At work, I noticed it would happen in conjunction with other symptoms I would loosely call panic. And that was very uncomfortable. I have heard people describe cardiac symptoms in conjunction with panic attacks, but I never felt panic until I started working as a nurse. These episodes were minor, really. I felt confused, light headed, unable to "process" what was being said to me, felt like I was going to fall over. Yes... lovely and safe. I would excuse myself for 15 minutes until I could talk myself down. But the heart-thud thing was still there.
I finally got sick of it after Thanksgiving when the symptoms were really interfering with my ability to enjoy the spirits of the season. I finally went to the doctor and sheepishly described my symptoms. Very matter-of-factly she said "Let's draw some blood and do a Holter monitor study."
Holter monitors were something I had seen on patients. Members of my own family have had studies done. I was hoping it was just reflux. But apparently, I have reached an age when any cardiac symptoms result in action.
A Holter monitor is a small, portable device that measures the electrical activity of your heart in order to determine if you're having abnormal heart rhythms. Electrodes are attached to your skin, the electrodes are attached to a recorder that is no bigger than an 80's vintage beeper. You wear the recording device for 24 hours, going about your day, but writing down your activities. So if you climb three flights of steps to do laundry, you write it down. You also write down the time you feel your symptoms and what activity you were performing when you felt them. I diligently recorded my activities and symptoms and turned in the device on the following day.
About a week later, my doctor called with the results. "I think you are fine, but you did have some abnormal rhythms, which is normal for healthy people but I really think it would be best to have a cardiologist review the results and evaluate you." Huh. "So you're saying I'm fine, but I should see a specialist?" I reiterated. "Yes. I'll make a referral for you," she said.
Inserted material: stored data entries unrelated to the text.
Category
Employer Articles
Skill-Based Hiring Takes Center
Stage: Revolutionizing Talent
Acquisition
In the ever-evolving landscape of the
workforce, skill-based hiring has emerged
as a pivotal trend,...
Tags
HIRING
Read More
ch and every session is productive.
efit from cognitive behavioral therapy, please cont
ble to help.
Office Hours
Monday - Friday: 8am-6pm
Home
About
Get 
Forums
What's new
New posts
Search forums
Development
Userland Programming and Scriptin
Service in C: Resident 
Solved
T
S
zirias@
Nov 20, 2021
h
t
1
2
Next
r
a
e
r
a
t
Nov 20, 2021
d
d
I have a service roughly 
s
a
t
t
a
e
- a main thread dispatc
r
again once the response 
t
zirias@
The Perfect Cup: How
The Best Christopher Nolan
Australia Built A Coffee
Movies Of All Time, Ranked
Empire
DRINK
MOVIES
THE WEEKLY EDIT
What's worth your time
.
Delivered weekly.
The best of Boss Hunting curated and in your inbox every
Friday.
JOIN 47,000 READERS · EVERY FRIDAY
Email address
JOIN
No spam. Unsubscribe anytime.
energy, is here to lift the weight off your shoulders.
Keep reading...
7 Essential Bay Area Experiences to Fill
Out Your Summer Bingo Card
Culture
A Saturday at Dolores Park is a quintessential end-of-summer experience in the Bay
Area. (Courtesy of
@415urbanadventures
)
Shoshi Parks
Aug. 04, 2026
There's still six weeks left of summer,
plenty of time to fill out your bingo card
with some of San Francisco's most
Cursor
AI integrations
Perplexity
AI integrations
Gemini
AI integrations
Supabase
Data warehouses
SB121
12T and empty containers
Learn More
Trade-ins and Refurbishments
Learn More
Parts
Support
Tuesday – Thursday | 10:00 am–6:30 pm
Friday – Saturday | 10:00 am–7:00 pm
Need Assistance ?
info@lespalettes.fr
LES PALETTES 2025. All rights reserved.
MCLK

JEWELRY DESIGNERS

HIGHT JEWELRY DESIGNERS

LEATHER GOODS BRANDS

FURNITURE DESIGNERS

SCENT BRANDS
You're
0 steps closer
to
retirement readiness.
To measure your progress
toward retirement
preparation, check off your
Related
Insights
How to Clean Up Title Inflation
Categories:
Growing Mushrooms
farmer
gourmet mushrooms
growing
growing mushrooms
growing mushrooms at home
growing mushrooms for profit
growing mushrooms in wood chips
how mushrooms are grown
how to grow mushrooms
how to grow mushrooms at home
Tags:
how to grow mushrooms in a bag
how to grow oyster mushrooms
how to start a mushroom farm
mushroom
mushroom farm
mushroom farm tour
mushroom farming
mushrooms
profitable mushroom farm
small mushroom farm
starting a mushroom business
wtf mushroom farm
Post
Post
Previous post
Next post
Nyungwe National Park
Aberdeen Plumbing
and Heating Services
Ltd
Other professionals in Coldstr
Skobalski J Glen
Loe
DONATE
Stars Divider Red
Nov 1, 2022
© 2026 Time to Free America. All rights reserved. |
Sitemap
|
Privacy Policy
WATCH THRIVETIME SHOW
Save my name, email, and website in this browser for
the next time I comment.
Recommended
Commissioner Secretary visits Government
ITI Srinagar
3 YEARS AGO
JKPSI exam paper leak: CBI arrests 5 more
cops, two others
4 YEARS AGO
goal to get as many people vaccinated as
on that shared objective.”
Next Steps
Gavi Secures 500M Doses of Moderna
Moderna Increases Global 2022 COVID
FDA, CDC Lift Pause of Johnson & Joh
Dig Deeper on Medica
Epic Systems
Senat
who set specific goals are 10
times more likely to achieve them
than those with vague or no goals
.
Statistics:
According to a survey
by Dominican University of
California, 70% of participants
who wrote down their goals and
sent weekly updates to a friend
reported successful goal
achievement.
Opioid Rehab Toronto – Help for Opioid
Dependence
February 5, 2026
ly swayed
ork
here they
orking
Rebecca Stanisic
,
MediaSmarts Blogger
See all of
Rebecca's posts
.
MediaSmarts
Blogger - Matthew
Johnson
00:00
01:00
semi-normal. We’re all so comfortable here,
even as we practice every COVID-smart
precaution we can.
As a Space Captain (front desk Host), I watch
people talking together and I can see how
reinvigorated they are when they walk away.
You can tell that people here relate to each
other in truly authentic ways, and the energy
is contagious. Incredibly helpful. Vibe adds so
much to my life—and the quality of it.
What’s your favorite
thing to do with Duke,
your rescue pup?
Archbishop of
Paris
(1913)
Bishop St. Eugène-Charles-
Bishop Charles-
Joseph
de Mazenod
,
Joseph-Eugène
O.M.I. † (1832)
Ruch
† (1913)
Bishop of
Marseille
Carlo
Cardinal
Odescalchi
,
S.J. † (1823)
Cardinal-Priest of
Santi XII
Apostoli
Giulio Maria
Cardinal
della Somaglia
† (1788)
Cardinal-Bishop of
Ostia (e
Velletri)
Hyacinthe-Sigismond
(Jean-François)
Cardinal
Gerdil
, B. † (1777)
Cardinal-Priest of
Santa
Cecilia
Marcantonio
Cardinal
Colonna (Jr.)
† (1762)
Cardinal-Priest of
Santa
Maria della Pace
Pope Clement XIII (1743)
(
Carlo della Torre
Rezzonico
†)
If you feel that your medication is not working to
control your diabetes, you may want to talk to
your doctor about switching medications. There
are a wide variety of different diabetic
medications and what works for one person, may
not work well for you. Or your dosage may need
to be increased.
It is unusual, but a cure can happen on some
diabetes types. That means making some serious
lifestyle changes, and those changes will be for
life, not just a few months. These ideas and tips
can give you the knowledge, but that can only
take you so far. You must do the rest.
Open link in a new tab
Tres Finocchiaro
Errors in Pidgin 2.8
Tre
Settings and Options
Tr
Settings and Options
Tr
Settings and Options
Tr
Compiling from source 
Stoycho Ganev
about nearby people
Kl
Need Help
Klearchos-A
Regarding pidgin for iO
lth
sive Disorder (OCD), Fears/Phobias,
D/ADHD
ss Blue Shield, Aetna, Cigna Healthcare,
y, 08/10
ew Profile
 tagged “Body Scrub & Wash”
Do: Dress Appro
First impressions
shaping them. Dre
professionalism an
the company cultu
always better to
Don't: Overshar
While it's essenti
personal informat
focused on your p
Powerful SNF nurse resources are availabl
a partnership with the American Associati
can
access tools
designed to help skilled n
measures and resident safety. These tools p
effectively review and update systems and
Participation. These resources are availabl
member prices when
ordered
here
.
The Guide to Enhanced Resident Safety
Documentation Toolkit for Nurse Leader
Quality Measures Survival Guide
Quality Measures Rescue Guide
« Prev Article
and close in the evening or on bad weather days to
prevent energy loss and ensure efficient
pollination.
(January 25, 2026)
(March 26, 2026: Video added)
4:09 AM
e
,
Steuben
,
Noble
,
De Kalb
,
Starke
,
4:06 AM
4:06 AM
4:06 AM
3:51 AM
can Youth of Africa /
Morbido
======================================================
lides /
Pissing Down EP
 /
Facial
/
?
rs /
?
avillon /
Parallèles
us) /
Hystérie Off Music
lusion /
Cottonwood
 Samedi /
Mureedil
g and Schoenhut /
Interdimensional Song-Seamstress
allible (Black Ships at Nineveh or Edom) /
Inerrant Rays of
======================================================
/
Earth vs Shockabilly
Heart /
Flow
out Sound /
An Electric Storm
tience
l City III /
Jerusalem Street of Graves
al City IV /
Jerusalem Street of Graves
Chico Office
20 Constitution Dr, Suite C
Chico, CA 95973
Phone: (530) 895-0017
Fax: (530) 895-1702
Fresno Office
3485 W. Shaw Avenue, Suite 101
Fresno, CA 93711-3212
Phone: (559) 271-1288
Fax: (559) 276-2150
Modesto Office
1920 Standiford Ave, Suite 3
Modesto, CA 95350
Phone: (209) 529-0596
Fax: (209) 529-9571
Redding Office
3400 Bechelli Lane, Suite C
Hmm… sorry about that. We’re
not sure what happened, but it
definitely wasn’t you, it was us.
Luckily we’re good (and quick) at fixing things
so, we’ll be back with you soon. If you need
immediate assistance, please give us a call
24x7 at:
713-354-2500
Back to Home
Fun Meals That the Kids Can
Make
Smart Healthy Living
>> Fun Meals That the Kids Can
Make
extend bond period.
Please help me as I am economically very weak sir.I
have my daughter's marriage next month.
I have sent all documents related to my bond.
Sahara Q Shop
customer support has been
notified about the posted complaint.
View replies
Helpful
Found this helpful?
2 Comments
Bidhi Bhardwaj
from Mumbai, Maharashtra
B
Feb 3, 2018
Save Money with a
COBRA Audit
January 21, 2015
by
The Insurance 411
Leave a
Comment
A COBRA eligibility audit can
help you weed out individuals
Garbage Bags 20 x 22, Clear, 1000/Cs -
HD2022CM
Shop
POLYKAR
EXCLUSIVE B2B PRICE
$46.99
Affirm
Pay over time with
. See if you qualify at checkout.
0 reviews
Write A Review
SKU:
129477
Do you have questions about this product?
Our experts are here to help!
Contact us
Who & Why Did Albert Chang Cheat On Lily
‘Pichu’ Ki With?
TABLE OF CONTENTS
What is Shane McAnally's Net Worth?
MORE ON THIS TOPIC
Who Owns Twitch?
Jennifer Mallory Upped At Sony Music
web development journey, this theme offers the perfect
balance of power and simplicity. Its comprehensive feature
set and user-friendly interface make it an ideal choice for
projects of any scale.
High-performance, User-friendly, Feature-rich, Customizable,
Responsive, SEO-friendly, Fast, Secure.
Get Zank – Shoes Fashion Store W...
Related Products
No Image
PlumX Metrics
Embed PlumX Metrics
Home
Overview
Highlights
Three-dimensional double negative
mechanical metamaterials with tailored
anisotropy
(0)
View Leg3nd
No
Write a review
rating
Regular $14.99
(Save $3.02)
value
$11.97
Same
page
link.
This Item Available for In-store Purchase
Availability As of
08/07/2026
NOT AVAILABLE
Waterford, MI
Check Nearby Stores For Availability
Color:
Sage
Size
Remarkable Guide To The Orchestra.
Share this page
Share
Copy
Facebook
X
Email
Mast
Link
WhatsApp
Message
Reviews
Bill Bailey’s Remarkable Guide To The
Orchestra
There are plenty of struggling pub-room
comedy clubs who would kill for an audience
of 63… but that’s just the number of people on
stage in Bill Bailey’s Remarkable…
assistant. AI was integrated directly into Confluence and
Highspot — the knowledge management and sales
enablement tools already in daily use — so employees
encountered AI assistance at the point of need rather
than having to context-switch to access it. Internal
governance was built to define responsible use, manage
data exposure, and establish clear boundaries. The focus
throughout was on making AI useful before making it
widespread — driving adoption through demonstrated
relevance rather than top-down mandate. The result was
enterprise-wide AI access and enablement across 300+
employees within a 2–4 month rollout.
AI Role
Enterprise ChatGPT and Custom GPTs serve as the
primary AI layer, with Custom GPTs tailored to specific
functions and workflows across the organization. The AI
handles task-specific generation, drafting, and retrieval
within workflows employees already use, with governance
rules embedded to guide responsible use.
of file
One New Years Eve later and I am sitting in the office of a cardiologist. I'm not a person who runs to a doctor with a hangnail. I've got enough medical background to handle most garden variety illnesses. But here I am, sitting in a cardiologist's office. A few minutes later, I am in an exam room with a nurse getting my history, taking my (very low) blood pressure and running an EKG on me. Nothing abnormal during the EKG. Woo hoo.
Finally the doc comes in and introduces himself. He gets more of my history, does a thorough physical exam rivaling what we learned in nursing school (and have yet to see again). Then he proceeds to sit down with my reading and shows me where my PVCs are. PVCs are premature ventricular contractions. It just means that the electrical impulses of the heart are initiated from a part of the heart other than from where they are "supposed" to be initiated. It's normal when it doesn't happen more than once at a time. He ruled out a thyroid or any electrolyte imbalance as a cause due to my blood work. He suggested it could be "hormonal", as women of a "certain" age often report palpitations. He suggested limiting alcohol, avoiding any decongestants and continuing to exercise, as a conditioned heart is a healthy heart.
What I came away with is that I am "of that certain age" where I can't count on my body to just do what it does without asking me to take notice. In my case, it doesn't want alcohol, it doesn't want paralyzing stress and it needs exercise. Message received.